Provided text:
________________
It is vital to bear in mind that “that the basic tenor of diplomacy have not been learnt” by politicians, foreign policy experts, sections of the media and the opposition.  It is vital that “those who know better must not speak in the undiplomatic language of the novice, estranging international opinion against us.” Sri Lanka has obviously quite unintentionally estranged many of our former allies by having the phobia that all the Western Powers are antagonistic to us and are intent on destroying our credibility in the international platform.  Such fears were given wide publicity not thorough diplomatic channels, but in the public domain, at political meetings, through the media and in the course of interviews to public organs for wide dissemination regardless o f the adverse consequences to the country.

Joseph Nye’s soft approach
Some options however are still open to Sri Lanka which we should seriously consider adopting.  Joseph Nye’s formulation of soft power is one such method that can be used to make friends among the international states and influence them.  Nye refers to the “…. ability to get others to do what they would otherwise not do, to act the way  you want them to act without coercion, payments, carrots or sticks”.  This could be the tactic for the government to pursue.   According to Nye soft power has three sources- a country’s culture, its values and its policies.  Unfortunately what appears to be the positive factors in Nye’s construction, has turned out to be negative features in the Sri Lankan context, because of the aggressive and partisan way in which what is good and noble in the religious and cultural values and policies have been used and continue to be used.
________________
Saved entries
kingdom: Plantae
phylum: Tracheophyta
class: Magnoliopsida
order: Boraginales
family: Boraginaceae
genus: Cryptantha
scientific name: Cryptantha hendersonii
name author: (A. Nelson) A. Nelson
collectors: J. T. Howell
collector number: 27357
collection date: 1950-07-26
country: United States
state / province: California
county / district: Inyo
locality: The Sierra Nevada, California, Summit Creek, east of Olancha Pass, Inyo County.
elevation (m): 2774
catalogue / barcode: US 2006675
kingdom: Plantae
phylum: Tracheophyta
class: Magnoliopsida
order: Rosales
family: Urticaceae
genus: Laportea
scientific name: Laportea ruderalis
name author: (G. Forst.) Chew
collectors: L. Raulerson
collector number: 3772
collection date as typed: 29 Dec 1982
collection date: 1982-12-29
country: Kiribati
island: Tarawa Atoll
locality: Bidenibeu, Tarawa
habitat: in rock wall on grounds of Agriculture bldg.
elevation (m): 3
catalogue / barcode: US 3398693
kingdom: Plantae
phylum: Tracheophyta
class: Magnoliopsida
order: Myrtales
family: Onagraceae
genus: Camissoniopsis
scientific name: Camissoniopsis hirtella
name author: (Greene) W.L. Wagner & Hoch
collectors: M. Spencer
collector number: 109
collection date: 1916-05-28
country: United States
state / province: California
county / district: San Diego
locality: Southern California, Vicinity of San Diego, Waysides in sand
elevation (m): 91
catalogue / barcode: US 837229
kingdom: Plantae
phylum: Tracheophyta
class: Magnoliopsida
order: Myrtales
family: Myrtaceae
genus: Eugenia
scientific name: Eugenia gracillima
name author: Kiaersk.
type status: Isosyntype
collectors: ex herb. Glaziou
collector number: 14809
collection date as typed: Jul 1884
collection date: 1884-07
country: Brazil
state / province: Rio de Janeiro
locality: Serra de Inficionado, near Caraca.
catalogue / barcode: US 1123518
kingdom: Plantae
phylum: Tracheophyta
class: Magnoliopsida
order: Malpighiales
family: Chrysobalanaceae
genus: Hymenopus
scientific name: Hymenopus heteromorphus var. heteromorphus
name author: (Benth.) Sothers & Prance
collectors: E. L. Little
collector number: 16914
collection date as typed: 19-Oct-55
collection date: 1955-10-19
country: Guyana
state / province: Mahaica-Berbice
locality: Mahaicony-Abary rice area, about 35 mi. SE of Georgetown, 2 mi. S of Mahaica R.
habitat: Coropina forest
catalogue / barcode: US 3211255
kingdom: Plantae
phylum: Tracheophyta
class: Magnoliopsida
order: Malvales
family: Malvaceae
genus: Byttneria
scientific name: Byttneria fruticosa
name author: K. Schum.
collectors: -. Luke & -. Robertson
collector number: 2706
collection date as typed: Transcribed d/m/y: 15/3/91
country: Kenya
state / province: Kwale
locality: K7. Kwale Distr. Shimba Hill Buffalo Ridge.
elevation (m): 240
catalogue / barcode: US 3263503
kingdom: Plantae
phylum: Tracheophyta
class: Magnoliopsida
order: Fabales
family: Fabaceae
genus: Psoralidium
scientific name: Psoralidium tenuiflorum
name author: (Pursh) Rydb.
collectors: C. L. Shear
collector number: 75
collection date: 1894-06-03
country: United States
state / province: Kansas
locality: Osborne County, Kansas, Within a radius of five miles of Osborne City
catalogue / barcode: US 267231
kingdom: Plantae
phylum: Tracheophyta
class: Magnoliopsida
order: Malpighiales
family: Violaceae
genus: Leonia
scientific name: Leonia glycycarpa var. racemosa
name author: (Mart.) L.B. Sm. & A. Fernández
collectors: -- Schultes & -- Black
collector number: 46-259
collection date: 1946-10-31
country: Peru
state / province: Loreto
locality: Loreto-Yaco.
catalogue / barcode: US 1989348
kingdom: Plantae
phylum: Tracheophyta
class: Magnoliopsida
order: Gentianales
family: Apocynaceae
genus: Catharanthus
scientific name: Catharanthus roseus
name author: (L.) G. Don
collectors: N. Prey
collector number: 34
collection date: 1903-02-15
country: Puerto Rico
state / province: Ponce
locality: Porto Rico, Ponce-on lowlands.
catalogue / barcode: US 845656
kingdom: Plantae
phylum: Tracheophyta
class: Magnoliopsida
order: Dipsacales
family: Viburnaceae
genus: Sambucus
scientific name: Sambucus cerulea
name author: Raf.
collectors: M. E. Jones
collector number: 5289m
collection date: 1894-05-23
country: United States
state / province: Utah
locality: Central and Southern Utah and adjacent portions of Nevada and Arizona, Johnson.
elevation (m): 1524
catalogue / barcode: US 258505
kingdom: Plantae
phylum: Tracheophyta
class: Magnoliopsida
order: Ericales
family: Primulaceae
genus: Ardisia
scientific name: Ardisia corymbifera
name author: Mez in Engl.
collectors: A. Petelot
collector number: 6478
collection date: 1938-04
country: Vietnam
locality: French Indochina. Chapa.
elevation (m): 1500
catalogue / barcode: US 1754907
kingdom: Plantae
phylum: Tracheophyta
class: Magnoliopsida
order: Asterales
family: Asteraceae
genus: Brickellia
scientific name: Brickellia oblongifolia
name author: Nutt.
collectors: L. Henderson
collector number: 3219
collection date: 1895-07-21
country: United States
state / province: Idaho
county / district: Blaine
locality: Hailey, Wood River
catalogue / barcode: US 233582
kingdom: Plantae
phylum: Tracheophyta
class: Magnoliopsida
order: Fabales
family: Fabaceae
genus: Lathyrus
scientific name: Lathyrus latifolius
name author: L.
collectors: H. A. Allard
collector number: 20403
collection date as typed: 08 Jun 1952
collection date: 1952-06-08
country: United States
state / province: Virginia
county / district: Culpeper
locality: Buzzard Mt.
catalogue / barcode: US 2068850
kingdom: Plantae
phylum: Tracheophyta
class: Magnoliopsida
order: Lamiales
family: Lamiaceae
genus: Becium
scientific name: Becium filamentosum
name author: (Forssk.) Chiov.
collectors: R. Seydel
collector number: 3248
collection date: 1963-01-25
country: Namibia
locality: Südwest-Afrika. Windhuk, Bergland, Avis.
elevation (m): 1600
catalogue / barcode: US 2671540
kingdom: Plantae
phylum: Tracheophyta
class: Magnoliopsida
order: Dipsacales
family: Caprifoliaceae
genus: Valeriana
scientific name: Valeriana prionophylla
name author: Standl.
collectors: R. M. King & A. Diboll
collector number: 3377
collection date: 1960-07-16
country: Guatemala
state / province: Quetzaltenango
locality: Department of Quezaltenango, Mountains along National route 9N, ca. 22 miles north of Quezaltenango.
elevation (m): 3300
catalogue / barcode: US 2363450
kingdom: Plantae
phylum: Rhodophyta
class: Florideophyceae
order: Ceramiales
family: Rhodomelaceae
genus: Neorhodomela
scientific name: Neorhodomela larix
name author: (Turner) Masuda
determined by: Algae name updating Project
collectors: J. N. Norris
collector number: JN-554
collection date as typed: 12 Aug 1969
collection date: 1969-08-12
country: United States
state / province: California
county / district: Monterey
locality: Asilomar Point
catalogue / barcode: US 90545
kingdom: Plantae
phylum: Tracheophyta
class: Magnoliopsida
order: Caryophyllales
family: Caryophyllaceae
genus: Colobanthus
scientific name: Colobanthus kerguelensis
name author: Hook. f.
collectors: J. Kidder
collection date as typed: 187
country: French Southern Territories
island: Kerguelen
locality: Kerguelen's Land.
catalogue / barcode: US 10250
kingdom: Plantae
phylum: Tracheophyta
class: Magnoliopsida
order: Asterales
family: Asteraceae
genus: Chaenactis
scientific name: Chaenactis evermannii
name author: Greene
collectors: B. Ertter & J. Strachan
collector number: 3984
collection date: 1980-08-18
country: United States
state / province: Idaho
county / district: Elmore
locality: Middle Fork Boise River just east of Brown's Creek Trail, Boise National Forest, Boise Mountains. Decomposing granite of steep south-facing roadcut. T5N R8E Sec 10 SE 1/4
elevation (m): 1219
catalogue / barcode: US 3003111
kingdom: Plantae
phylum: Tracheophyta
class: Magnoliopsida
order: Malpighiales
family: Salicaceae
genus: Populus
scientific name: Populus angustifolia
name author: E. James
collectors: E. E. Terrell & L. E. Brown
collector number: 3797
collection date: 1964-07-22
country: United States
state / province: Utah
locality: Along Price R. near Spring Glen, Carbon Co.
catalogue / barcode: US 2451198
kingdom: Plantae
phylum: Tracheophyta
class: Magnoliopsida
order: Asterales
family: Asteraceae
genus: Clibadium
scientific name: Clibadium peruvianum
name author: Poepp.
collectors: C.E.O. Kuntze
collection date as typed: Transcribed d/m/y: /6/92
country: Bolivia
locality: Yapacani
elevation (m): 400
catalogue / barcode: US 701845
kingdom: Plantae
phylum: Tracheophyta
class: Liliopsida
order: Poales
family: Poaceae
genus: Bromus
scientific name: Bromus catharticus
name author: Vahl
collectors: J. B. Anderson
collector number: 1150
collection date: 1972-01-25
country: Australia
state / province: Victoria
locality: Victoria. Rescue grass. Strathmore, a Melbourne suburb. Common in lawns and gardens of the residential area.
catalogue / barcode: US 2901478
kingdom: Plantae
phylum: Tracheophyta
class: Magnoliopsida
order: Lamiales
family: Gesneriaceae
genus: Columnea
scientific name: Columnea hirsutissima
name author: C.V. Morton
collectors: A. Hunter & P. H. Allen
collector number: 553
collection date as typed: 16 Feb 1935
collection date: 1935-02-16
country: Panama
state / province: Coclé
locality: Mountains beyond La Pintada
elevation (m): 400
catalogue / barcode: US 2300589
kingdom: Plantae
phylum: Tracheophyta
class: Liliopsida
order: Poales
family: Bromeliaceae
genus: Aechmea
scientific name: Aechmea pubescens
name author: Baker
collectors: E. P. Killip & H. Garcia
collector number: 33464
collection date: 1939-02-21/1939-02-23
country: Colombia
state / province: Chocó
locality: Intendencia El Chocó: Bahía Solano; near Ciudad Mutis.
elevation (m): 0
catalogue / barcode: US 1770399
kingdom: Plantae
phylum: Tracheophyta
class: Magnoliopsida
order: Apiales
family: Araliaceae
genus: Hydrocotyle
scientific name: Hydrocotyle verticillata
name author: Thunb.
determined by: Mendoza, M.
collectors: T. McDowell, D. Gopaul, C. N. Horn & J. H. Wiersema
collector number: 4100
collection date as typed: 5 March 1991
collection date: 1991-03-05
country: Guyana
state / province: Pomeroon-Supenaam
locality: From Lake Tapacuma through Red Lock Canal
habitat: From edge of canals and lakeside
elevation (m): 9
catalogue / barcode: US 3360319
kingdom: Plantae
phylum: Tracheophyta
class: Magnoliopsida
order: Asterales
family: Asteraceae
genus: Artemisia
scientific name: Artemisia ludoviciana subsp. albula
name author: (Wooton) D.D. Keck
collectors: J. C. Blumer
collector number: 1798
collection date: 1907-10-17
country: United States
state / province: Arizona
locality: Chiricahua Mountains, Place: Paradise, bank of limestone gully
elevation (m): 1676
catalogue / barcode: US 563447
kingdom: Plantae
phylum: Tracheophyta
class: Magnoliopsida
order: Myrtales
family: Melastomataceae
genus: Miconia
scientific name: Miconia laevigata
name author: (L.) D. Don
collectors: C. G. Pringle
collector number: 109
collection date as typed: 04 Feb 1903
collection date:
________________
Request: According to the passage on Sri Lankan diplomacy, what three sources of soft power does Nye identify? Work only from the passage on Sri Lankan diplomacy, not from the rows.

Solution below: A country's culture, its values and its policies.